• [REQUIREMENT] Reproduce the following lines verbatim, preserving their order, spelling, punctuation, and line breaks.

◇ ◇ ◇

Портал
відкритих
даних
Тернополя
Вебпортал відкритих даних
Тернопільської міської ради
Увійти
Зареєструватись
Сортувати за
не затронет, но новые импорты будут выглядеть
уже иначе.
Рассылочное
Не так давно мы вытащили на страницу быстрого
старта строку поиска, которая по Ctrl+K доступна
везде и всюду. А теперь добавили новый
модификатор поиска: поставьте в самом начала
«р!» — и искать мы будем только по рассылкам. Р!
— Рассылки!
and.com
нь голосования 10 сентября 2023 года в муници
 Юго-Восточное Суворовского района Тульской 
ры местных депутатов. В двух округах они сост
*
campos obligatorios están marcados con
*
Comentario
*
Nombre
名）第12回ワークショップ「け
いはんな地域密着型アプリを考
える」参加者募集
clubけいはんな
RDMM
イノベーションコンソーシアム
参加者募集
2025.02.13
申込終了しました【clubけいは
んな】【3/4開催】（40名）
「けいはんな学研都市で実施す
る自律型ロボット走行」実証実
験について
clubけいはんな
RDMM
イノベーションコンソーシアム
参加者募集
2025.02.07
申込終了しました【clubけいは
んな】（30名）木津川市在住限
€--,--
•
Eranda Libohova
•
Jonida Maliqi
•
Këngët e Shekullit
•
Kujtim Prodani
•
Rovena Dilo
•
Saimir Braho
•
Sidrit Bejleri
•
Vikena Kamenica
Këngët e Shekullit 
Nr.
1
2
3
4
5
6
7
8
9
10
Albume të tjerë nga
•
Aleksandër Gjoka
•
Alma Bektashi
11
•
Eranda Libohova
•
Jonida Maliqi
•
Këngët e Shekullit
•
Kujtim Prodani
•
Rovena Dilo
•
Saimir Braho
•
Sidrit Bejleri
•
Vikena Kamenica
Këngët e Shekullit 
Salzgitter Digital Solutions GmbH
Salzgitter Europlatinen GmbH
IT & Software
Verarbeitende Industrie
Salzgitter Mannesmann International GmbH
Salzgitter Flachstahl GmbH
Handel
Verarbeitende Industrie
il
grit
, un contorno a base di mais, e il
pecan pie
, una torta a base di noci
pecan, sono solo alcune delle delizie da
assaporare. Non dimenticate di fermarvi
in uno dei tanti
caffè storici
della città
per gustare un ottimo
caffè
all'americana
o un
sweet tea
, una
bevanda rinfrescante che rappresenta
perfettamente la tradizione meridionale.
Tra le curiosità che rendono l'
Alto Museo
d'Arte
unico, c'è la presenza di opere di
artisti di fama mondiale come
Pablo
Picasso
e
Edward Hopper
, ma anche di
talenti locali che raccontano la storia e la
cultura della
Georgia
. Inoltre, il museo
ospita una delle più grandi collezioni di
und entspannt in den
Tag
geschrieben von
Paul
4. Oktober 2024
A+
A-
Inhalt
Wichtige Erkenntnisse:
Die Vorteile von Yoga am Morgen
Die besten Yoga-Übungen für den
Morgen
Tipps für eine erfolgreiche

◇ ◇ ◇

• [WRITTEN SOLUTION]
Портал
відкритих
даних
Тернополя
Вебпортал відкритих даних
Тернопільської міської ради
Увійти
Зареєструватись
Сортувати за
не затронет, но новые импорты будут выглядеть
уже иначе.
Рассылочное
Не так давно мы вытащили на страницу быстрого
старта строку поиска, которая по Ctrl+K доступна
везде и всюду. А теперь добавили новый
модификатор поиска: поставьте в самом начала
«р!» — и искать мы будем только по рассылкам. Р!
— Рассылки!
and.com
нь голосования 10 сентября 2023 года в муници
 Юго-Восточное Суворовского района Тульской 
ры местных депутатов. В двух округах они сост
*
campos obligatorios están marcados con
*
Comentario
*
Nombre
名）第12回ワークショップ「け
いはんな地域密着型アプリを考
える」参加者募集
clubけいはんな
RDMM
イノベーションコンソーシアム
参加者募集
2025.02.13
申込終了しました【clubけいは
んな】【3/4開催】（40名）
「けいはんな学研都市で実施す
る自律型ロボット走行」実証実
験について
clubけいはんな
RDMM
イノベーションコンソーシアム
参加者募集
2025.02.07
申込終了しました【clubけいは
んな】（30名）木津川市在住限
€--,--
•
Eranda Libohova
•
Jonida Maliqi
•
Këngët e Shekullit
•
Kujtim Prodani
•
Rovena Dilo
•
Saimir Braho
•
Sidrit Bejleri
•
Vikena Kamenica
Këngët e Shekullit 
Nr.
1
2
3
4
5
6
7
8
9
10
Albume të tjerë nga
•
Aleksandër Gjoka
•
Alma Bektashi
11
•
Eranda Libohova
•
Jonida Maliqi
•
Këngët e Shekullit
•
Kujtim Prodani
•
Rovena Dilo
•
Saimir Braho
•
Sidrit Bejleri
•
Vikena Kamenica
Këngët e Shekullit 
Salzgitter Digital Solutions GmbH
Salzgitter Europlatinen GmbH
IT & Software
Verarbeitende Industrie
Salzgitter Mannesmann International GmbH
Salzgitter Flachstahl GmbH
Handel
Verarbeitende Industrie
il
grit
, un contorno a base di mais, e il
pecan pie
, una torta a base di noci
pecan, sono solo alcune delle delizie da
assaporare. Non dimenticate di fermarvi
in uno dei tanti
caffè storici
della città
per gustare un ottimo
caffè
all'americana
o un
sweet tea
, una
bevanda rinfrescante che rappresenta
perfettamente la tradizione meridionale.
Tra le curiosità che rendono l'
Alto Museo
d'Arte
unico, c'è la presenza di opere di
artisti di fama mondiale come
Pablo
Picasso
e
Edward Hopper
, ma anche di
talenti locali che raccontano la storia e la
cultura della
Georgia
. Inoltre, il museo
ospita una delle più grandi collezioni di
und entspannt in den
Tag
geschrieben von
Paul
4. Oktober 2024
A+
A-
Inhalt
Wichtige Erkenntnisse:
Die Vorteile von Yoga am Morgen
Die besten Yoga-Übungen für den
Morgen
Tipps für eine erfolgreiche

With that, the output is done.